» EXERCISE AIM
Copy the data exactly. No line may be skipped.

» PROVIDED DATA
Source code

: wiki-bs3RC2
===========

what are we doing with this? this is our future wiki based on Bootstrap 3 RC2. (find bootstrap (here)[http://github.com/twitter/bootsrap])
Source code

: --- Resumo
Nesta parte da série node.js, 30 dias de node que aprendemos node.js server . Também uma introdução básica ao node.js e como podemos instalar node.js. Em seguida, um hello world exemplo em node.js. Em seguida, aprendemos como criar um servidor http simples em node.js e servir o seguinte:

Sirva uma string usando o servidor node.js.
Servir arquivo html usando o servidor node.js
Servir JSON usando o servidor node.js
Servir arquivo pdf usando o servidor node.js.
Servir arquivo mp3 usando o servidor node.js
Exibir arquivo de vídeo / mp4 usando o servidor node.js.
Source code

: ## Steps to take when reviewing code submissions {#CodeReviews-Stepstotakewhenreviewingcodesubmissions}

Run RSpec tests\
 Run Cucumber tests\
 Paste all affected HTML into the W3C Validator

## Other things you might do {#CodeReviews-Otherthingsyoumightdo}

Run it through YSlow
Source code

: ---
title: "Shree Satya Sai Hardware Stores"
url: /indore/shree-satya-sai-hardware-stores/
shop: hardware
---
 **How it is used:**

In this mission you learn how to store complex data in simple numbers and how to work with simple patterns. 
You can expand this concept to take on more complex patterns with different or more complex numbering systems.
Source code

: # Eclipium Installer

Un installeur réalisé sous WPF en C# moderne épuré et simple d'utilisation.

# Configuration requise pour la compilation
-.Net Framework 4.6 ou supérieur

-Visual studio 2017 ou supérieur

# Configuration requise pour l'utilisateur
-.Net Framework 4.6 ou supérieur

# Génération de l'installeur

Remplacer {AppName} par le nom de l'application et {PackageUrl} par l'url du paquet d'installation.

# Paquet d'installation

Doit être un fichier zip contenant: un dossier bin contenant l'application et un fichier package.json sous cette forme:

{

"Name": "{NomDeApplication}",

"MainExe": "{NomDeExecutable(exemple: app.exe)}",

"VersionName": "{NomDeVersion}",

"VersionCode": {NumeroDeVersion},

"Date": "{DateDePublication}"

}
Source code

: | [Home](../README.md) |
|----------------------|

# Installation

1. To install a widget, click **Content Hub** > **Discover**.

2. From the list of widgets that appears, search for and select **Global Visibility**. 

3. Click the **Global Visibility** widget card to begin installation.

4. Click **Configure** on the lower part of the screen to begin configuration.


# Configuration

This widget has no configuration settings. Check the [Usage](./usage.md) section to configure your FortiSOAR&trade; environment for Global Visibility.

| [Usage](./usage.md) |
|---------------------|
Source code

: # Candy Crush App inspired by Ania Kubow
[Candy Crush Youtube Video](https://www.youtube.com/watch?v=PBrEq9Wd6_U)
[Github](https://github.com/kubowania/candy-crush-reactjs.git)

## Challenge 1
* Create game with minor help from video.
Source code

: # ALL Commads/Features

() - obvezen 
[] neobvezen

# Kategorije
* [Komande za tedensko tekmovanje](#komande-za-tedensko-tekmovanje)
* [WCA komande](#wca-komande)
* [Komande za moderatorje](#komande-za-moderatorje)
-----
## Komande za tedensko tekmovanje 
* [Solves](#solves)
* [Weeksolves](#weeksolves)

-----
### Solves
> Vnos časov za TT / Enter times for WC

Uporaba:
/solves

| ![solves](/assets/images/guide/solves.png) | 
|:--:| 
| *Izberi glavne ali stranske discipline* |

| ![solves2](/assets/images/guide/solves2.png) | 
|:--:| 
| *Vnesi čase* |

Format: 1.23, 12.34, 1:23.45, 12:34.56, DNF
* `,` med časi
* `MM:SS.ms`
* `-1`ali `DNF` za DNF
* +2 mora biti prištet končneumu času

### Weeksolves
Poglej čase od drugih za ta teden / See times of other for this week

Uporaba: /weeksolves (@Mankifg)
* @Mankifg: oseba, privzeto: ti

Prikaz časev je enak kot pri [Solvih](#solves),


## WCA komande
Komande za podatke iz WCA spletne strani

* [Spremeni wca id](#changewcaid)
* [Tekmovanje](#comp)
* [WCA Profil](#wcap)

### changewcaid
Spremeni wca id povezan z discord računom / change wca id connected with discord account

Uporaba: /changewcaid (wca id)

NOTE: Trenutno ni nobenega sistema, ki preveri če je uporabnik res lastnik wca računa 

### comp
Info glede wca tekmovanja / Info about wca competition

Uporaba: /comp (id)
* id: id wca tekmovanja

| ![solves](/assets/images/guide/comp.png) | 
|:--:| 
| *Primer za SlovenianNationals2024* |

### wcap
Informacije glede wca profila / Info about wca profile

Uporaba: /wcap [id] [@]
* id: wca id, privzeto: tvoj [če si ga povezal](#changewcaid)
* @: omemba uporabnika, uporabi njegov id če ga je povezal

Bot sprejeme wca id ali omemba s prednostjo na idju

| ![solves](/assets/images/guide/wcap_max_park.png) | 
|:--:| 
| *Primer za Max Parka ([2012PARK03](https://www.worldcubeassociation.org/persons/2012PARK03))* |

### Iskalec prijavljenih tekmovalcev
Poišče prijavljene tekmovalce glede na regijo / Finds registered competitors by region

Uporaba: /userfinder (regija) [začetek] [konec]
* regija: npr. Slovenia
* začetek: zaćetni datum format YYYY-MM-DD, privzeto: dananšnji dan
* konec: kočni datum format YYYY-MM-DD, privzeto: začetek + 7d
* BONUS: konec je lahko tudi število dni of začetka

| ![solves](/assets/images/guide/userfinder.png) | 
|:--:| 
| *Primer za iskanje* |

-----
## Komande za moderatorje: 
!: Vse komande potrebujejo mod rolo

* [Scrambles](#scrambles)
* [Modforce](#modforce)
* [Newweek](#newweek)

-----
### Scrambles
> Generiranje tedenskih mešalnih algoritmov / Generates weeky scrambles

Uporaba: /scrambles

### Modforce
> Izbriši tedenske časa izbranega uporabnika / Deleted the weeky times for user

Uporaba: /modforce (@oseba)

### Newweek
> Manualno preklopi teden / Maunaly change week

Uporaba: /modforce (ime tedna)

» ANSWER SECTION
Source code

: wiki-bs3RC2
===========

what are we doing with this? this is our future wiki based on Bootstrap 3 RC2. (find bootstrap (here)[http://github.com/twitter/bootsrap])
Source code

: --- Resumo
Nesta parte da série node.js, 30 dias de node que aprendemos node.js server . Também uma introdução básica ao node.js e como podemos instalar node.js. Em seguida, um hello world exemplo em node.js. Em seguida, aprendemos como criar um servidor http simples em node.js e servir o seguinte:

Sirva uma string usando o servidor node.js.
Servir arquivo html usando o servidor node.js
Servir JSON usando o servidor node.js
Servir arquivo pdf usando o servidor node.js.
Servir arquivo mp3 usando o servidor node.js
Exibir arquivo de vídeo / mp4 usando o servidor node.js.
Source code

: ## Steps to take when reviewing code submissions {#CodeReviews-Stepstotakewhenreviewingcodesubmissions}

Run RSpec tests\
 Run Cucumber tests\
 Paste all affected HTML into the W3C Validator

## Other things you might do {#CodeReviews-Otherthingsyoumightdo}

Run it through YSlow
Source code

: ---
title: "Shree Satya Sai Hardware Stores"
url: /indore/shree-satya-sai-hardware-stores/
shop: hardware
---
 **How it is used:**

In this mission you learn how to store complex data in simple numbers and how to work with simple patterns. 
You can expand this concept to take on more complex patterns with different or more complex numbering systems.
Source code

: # Eclipium Installer

Un installeur réalisé sous WPF en C# moderne épuré et simple d'utilisation.

# Configuration requise pour la compilation
-.Net Framework 4.6 ou supérieur

-Visual studio 2017 ou supérieur

# Configuration requise pour l'utilisateur
-.Net Framework 4.6 ou supérieur

# Génération de l'installeur

Remplacer {AppName} par le nom de l'application et {PackageUrl} par l'url du paquet d'installation.

# Paquet d'installation

Doit être un fichier zip contenant: un dossier bin contenant l'application et un fichier package.json sous cette forme:

{

"Name": "{NomDeApplication}",

"MainExe": "{NomDeExecutable(exemple: app.exe)}",

"VersionName": "{NomDeVersion}",

"VersionCode": {NumeroDeVersion},

"Date": "{DateDePublication}"

}
Source code

: | [Home](../README.md) |
|----------------------|

# Installation

1. To install a widget, click **Content Hub** > **Discover**.

2. From the list of widgets that appears, search for and select **Global Visibility**. 

3. Click the **Global Visibility** widget card to begin installation.

4. Click **Configure** on the lower part of the screen to begin configuration.


# Configuration

This widget has no configuration settings. Check the [Usage](./usage.md) section to configure your FortiSOAR&trade; environment for Global Visibility.

| [Usage](./usage.md) |
|---------------------|
Source code

: # Candy Crush App inspired by Ania Kubow
[Candy Crush Youtube Video](https://www.youtube.com/watch?v=PBrEq9Wd6_U)
[Github](https://github.com/kubowania/candy-crush-reactjs.git)

## Challenge 1
* Create game with minor help from video.
Source code

: # ALL Commads/Features

() - obvezen 
[] neobvezen

# Kategorije
* [Komande za tedensko tekmovanje](#komande-za-tedensko-tekmovanje)
* [WCA komande](#wca-komande)
* [Komande za moderatorje](#komande-za-moderatorje)
-----
## Komande za tedensko tekmovanje 
* [Solves](#solves)
* [Weeksolves](#weeksolves)

-----
### Solves
> Vnos časov za TT / Enter times for WC

Uporaba:
/solves

| ![solves](/assets/images/guide/solves.png) | 
|:--:| 
| *Izberi glavne ali stranske discipline* |

| ![solves2](/assets/images/guide/solves2.png) | 
|:--:| 
| *Vnesi čase* |

Format: 1.23, 12.34, 1:23.45, 12:34.56, DNF
* `,` med časi
* `MM:SS.ms`
* `-1`ali `DNF` za DNF
* +2 mora biti prištet končneumu času

### Weeksolves
Poglej čase od drugih za ta teden / See times of other for this week

Uporaba: /weeksolves (@Mankifg)
* @Mankifg: oseba, privzeto: ti

Prikaz časev je enak kot pri [Solvih](#solves),


## WCA komande
Komande za podatke iz WCA spletne strani

* [Spremeni wca id](#changewcaid)
* [Tekmovanje](#comp)
* [WCA Profil](#wcap)

### changewcaid
Spremeni wca id povezan z discord računom / change wca id connected with discord account

Uporaba: /changewcaid (wca id)

NOTE: Trenutno ni nobenega sistema, ki preveri če je uporabnik res lastnik wca računa 

### comp
Info glede wca tekmovanja / Info about wca competition

Uporaba: /comp (id)
* id: id wca tekmovanja

| ![solves](/assets/images/guide/comp.png) | 
|:--:| 
| *Primer za SlovenianNationals2024* |

### wcap
Informacije glede wca profila / Info about wca profile

Uporaba: /wcap [id] [@]
* id: wca id, privzeto: tvoj [če si ga povezal](#changewcaid)
* @: omemba uporabnika, uporabi njegov id če ga je povezal

Bot sprejeme wca id ali omemba s prednostjo na idju

| ![solves](/assets/images/guide/wcap_max_park.png) | 
|:--:| 
| *Primer za Max Parka ([2012PARK03](https://www.worldcubeassociation.org/persons/2012PARK03))* |

### Iskalec prijavljenih tekmovalcev
Poišče prijavljene tekmovalce glede na regijo / Finds registered competitors by region

Uporaba: /userfinder (regija) [začetek] [konec]
* regija: npr. Slovenia
* začetek: zaćetni datum format YYYY-MM-DD, privzeto: dananšnji dan
* konec: kočni datum format YYYY-MM-DD, privzeto: začetek + 7d
* BONUS: konec je lahko tudi število dni of začetka

| ![solves](/assets/images/guide/userfinder.png) | 
|:--:| 
| *Primer za iskanje* |

-----
## Komande za moderatorje: 
!: Vse komande potrebujejo mod rolo

* [Scrambles](#scrambles)
* [Modforce](#modforce)
* [Newweek](#newweek)

-----
### Scrambles
> Generiranje tedenskih mešalnih algoritmov / Generates weeky scrambles

Uporaba: /scrambles

### Modforce
> Izbriši tedenske časa izbranega uporabnika / Deleted the weeky times for user

Uporaba: /modforce (@oseba)

### Newweek
> Manualno preklopi teden / Maunaly change week

Uporaba: /modforce (ime tedna)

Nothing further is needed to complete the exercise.